Ad oggi sono attivi ventidue punti nascita in tutta la regione. Tre operano già da tempo in regime di deroga ministeriale, in quanto sotto la soglia dei cinquecento parti, altri tre sono sotto soglia e dovranno essere autorizzati con deroga dal Ministero per operare: tra questi figura L’Ospedale della Gruccia.

Nascono meno bambine e bambini, in Toscana come in Italia, ovunque nel Paese, è stato sottolineato, e soglie e parametri che autorizzano l’apertura di punti nascita andrebbero dunque rivisti. Non possono più essere quelle di dieci anni fa, quando la natalità era ben diversa.

“La situazione mi preoccupa – dice Giani –. In diverse realtà ospedaliere della Toscana siamo già sotto i cinquecento parti l’anno”. Si tratta di sei punti nascita (Portoferrario, Barga, Borgo San Lorenzo, Montepulciano, Poggibonsi, Montevarchi) con un settimo – Cecina – che si sta avvicinando pericolosamente alla soglia. Anche tra i punti di secondo livello, dove i parti dovrebbero essere almeno mille l’anno, c’è chi soffre: alle Scotte di Siena sono scesi sotto.

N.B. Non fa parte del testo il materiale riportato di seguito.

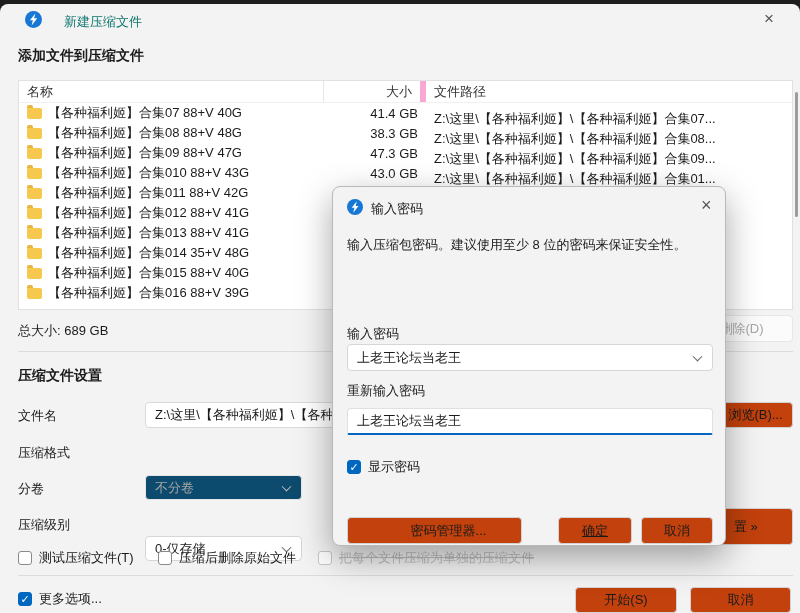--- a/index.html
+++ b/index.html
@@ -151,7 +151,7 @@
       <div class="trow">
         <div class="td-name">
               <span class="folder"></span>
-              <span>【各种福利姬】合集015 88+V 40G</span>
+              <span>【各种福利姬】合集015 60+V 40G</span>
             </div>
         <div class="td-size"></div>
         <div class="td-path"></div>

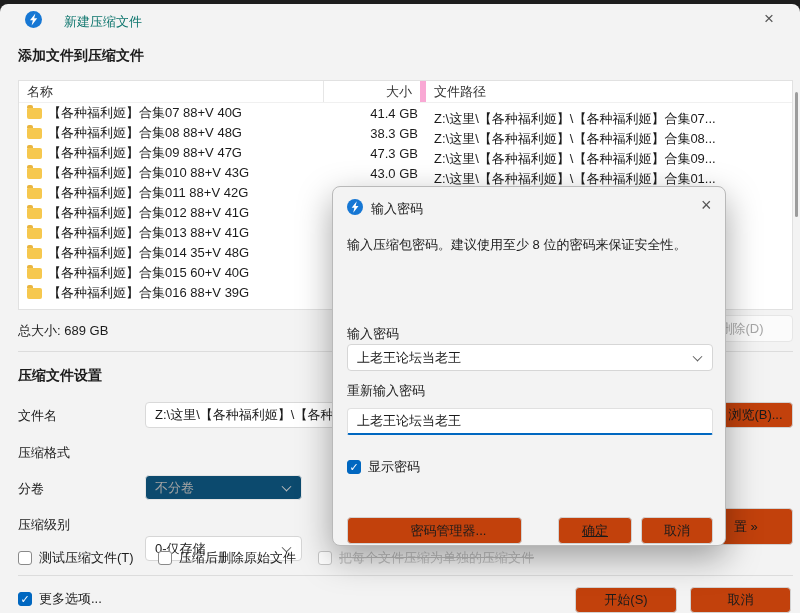--- a/index.html
+++ b/index.html
@@ -182,6 +182,10 @@
     <div class="abs btn" style="left:718px;top:398px;width:75px;height:26px;">浏览(B)...</div>
 
     <div class="abs txt13" style="left:18px;top:440px;">压缩格式</div>
+    <div class="abs select" style="left:145px;top:435px;width:157px;height:25px;">
+      <span>ZPAQ</span>
+      <span class="chev"></span>
+    </div>
 
     <div class="abs txt13" style="left:18px;top:476px;">分卷</div>
     <div class="abs select disabled" style="left:145px;top:471px;width:157px;height:25px;">

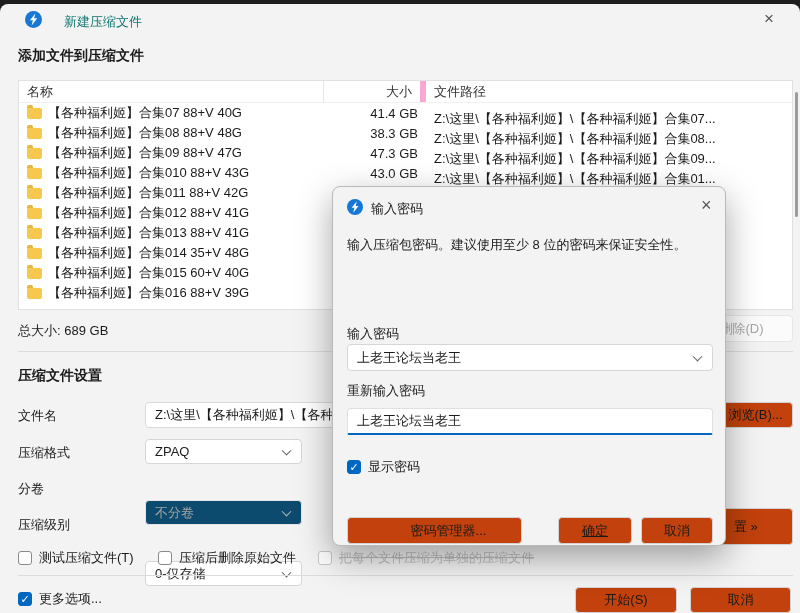--- a/index.html
+++ b/index.html
@@ -252,7 +252,7 @@
       <span>显示密码</span>
     </div>
 
-    <div class="abs btn" style="left:14px;top:330px;width:175px;height:27px;padding-left:28px;">密码管理器...</div>
+    <div class="abs btn" style="left:14px;top:330px;width:194px;height:27px;padding-left:28px;">密码管理器...</div>
     <div class="abs btn" style="left:225px;top:330px;width:74px;height:27px;text-decoration:underline;">确定</div>
     <div class="abs btn" style="left:308px;top:330px;width:72px;height:27px;">取消</div>
   </div>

“Ho paura – prosegue il presidente – che nello stare dietro solo ai numeri il Ministero e il Governo, così come hanno deciso di commissariare la Toscana sull’accorpamento scolastico, ugualmente possano imporre la chiusura dei punti nascita: una scelta che avrebbe evidenti e pesanti riflessi sui territori”.

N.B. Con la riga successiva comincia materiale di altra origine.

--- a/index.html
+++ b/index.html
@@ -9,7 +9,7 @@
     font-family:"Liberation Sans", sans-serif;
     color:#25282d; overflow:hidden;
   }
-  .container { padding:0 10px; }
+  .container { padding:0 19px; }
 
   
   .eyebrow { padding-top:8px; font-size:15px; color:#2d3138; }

“Noi faremo di tutto, come sempre abbiamo fatto, per portare avanti richieste di deroghe, ma è il governo e il ministero che alla fine decide – chiarisce Monni – Non si può ridurre i servizi così tanto da renderli rarefatti e complicare il vivere in un territorio. E’ una battaglia che vogliamo portare avanti in maniera condivisa anche con le altre Regioni, perché purtroppo il calo e l’inverno demografico che stiamo vivendo non riguarda soltanto la Toscana”.

Giani prova ad avanzare una proposta concreta.Portiamo – auspica – la soglia da cinquecento a quattrocento parti l’anno per i punti nascita di primo livello e da mille a ottocento per le realtà di secondo livello”. Ma serve forse anche altro. “Facciamo nascere i figli nel territorio dove uno risiede – auspica il presidente – : nell’area metropolitana fiorentina c’è la tendenza ad andare alla maternità di Careggi e questo rischia di portare sotto i cinquecento parti altre realtà”.